ОДЫШЕЧНО-ЦИАНОТИЧЕСКИЙ ПРИСТУП

Одышечно-цианотический приступ (ОЦП) — это приступ гипоксии у ребенка с болезнью Фалло, свя­занный со спазмом инфундибулярного отдела пра­вого желудочка сердца.

Причина ОЦП — это ВПС синего типа, чаще тет­рада Фалло. Провоцирующими факторами ОЦП яв­ляются:

- интеркуррентные заболевания;

- перинатальная энцефалопатия;

- анемия;

- психоэмоциональное напряжение;

- повышенная физическая активность;

- малые хирургические манипуляции.

Клиническая симптоматика ОЦП характеризу­ется развитием приступов гипоксии, преимуще­ственно у детей раннего возраста (от 6 мес. до 3-4 лет). Во время приступа, чаще в утренние часы, ре­бенок внезапно становится беспокойным, стонет, плачет, принимает вынужденную позу, присажива­ясь на корточки, или лежит на боку с приведенны­ми к животу ногами. При этом усиливаются цианоз и одышка, исчезает систолический шум стеноза ле­гочной артерии. Продолжительность приступа ОЦП — от не­скольких минут до нескольких часов.

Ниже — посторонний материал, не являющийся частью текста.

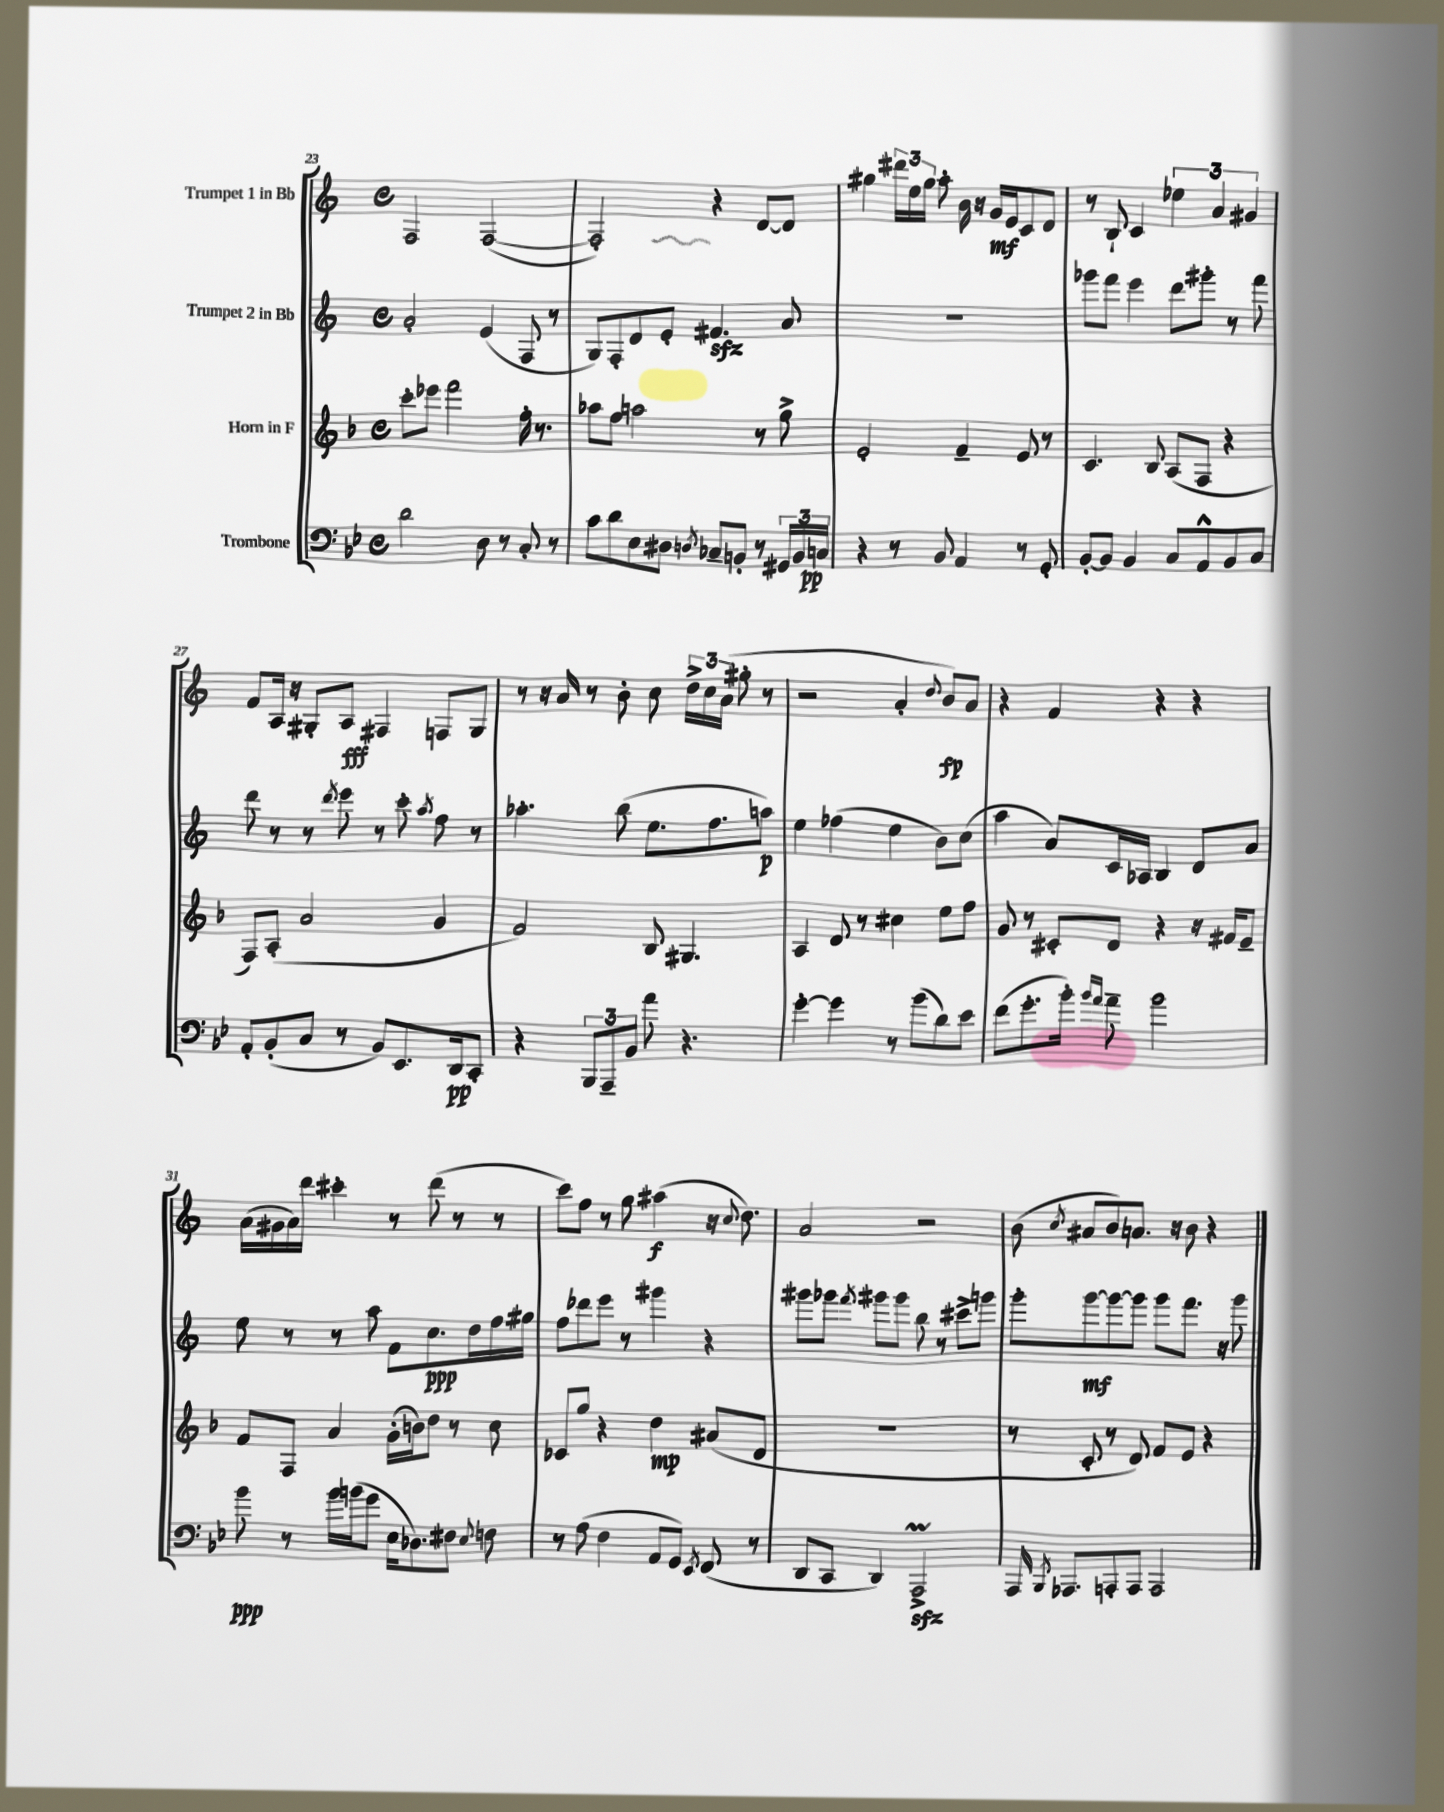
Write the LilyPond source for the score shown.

В тяжелых случаях возможны по­теря сознания, нарушение мозгового кровообраще­ния, судороги и летальный исход.

Неотложная терапия:

1. Успокоить ребенка, расстегнуть стесняющую одежду.

2. Уложить на живот в коленно-локтевое положение (с приведенными к грудной клетке и согнутыми в коленных суставах ногами).

3. Обеспечить ингаляцию ув­лаженного кислорода через маску.

4. Назначить 1% раствор промедола в дозе 0,1мл/год подкожно.

5. Ввести кордиамин в дозе 0,02мл/кг п/к или в/м.

6. При отсутствии эффекта ввести 0,1 % раствор обзидана в дозе 0,1-0,2 мг/кг в 10 мл 20% раствора глюкозы в/в медленно (со скоростью 1 мл/мин или 0,005 мг/мин).

7. Назначить реополиглюкин в дозе 10-15 мл/кг в/ в.

8. Ввести 4% раствор натрия гидрокарбоната в дозе4-5 мл/кг в/в в течение 5 мин, повторить введе­ние в половинной дозе через 30 мин и в течение последующих 4 часов под контролем рН крови.

9. При снижении Нв менее 160 г/л показано переливание эритромассы в дозе 3-5 мл/кг в/в .

10.При судорогах ввести 20% раствор натрия оксибутирата в дозе 50-100 мг/кг массы в/в струйно медленно.

11.При некупирующемся приступе и развитии гипоксемической комы показан перевод на ИВЛ и экстренная паллиативная хирургическая операция (наложение аорто-легочного анастомоза).

Примечание: при лечении гипоксических одышечно-цианотических приступов противопоказаны сердечные гликозиды и диуретики.